▶ [Action item]
In the records, find each line where "middle" occurs, and copy it.

Records drawn from a dataset:
_____

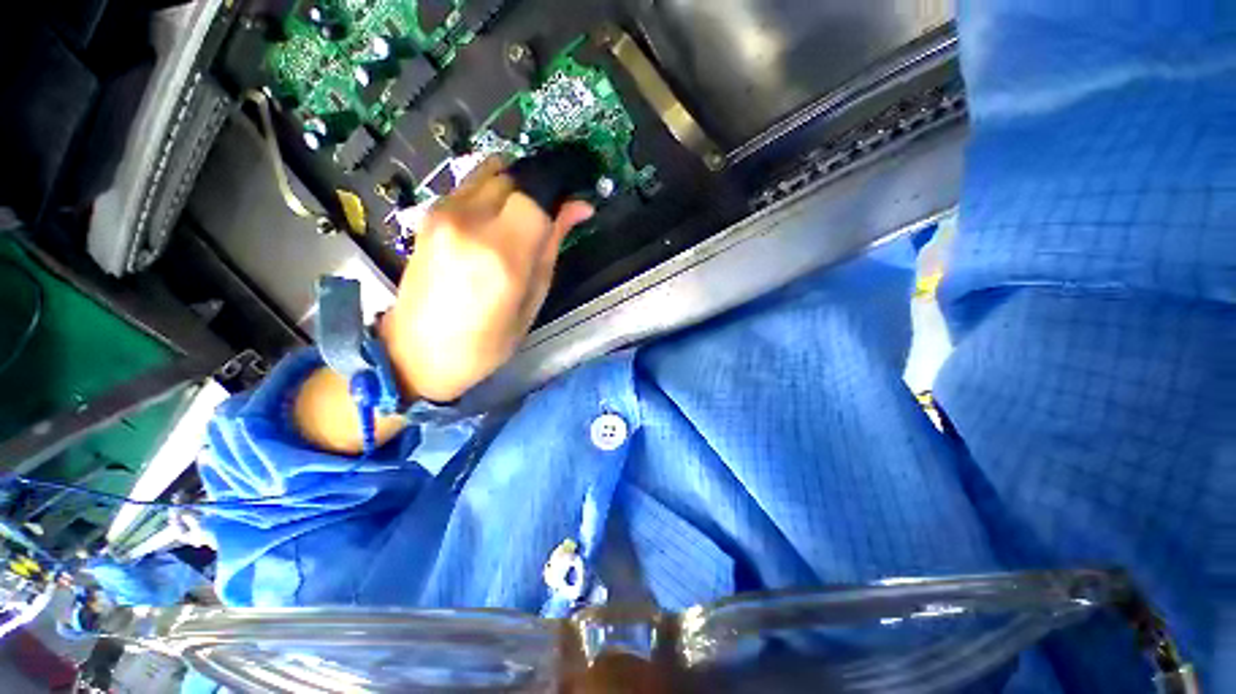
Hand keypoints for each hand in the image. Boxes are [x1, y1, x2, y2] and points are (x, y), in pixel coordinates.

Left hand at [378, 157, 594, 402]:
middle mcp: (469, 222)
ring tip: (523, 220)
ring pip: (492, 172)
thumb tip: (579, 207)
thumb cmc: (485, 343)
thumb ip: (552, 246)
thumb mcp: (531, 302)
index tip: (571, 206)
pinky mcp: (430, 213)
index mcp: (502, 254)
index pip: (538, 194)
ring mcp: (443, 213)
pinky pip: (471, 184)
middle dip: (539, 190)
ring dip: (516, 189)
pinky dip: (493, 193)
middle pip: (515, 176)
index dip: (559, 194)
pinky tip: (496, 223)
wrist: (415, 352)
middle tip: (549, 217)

_____

▶ [Solution]
middle mcp: (469, 222)
middle dip: (539, 190)
middle pip: (515, 176)
middle tip: (549, 217)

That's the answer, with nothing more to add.